• Directions for this task
In the records below, find the line holding "staining of human" and the line holding "(pancreatic) stained for". Set down both, with every line between them, exactly.

• Records for processing
+--

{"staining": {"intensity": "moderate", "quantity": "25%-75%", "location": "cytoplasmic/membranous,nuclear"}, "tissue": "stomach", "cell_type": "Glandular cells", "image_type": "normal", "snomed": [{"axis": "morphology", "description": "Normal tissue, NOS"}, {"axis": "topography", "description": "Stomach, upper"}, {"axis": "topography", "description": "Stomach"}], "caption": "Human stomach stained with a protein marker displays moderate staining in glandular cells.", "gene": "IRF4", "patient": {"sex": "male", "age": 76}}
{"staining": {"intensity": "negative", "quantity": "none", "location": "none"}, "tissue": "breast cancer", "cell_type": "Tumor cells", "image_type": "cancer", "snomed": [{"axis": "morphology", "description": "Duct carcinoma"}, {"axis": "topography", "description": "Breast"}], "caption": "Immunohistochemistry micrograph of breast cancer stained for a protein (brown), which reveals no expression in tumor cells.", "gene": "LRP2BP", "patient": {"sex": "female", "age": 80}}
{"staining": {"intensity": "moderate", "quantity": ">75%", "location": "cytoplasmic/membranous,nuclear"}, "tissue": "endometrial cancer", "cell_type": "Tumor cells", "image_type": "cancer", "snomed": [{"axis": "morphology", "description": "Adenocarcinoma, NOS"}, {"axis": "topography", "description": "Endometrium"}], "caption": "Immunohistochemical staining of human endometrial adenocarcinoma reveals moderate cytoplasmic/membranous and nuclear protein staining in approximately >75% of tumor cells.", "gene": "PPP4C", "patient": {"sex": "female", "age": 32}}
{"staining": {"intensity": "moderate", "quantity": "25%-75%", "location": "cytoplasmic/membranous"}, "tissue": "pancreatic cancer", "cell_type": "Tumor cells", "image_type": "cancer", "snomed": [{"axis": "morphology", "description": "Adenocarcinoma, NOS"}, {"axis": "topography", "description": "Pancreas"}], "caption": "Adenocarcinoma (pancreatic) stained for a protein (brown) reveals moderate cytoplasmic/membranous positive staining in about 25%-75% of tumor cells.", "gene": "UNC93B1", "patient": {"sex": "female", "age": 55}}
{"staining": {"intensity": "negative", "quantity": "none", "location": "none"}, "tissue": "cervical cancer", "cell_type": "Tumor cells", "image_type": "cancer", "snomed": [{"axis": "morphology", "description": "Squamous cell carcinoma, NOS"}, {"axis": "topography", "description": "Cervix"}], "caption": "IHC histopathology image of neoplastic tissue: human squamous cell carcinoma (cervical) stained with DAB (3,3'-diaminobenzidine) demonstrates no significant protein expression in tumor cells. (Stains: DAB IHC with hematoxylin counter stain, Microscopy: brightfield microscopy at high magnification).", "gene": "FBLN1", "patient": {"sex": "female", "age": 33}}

+--

• Task output
{"staining": {"intensity": "moderate", "quantity": ">75%", "location": "cytoplasmic/membranous,nuclear"}, "tissue": "endometrial cancer", "cell_type": "Tumor cells", "image_type": "cancer", "snomed": [{"axis": "morphology", "description": "Adenocarcinoma, NOS"}, {"axis": "topography", "description": "Endometrium"}], "caption": "Immunohistochemical staining of human endometrial adenocarcinoma reveals moderate cytoplasmic/membranous and nuclear protein staining in approximately >75% of tumor cells.", "gene": "PPP4C", "patient": {"sex": "female", "age": 32}}
{"staining": {"intensity": "moderate", "quantity": "25%-75%", "location": "cytoplasmic/membranous"}, "tissue": "pancreatic cancer", "cell_type": "Tumor cells", "image_type": "cancer", "snomed": [{"axis": "morphology", "description": "Adenocarcinoma, NOS"}, {"axis": "topography", "description": "Pancreas"}], "caption": "Adenocarcinoma (pancreatic) stained for a protein (brown) reveals moderate cytoplasmic/membranous positive staining in about 25%-75% of tumor cells.", "gene": "UNC93B1", "patient": {"sex": "female", "age": 55}}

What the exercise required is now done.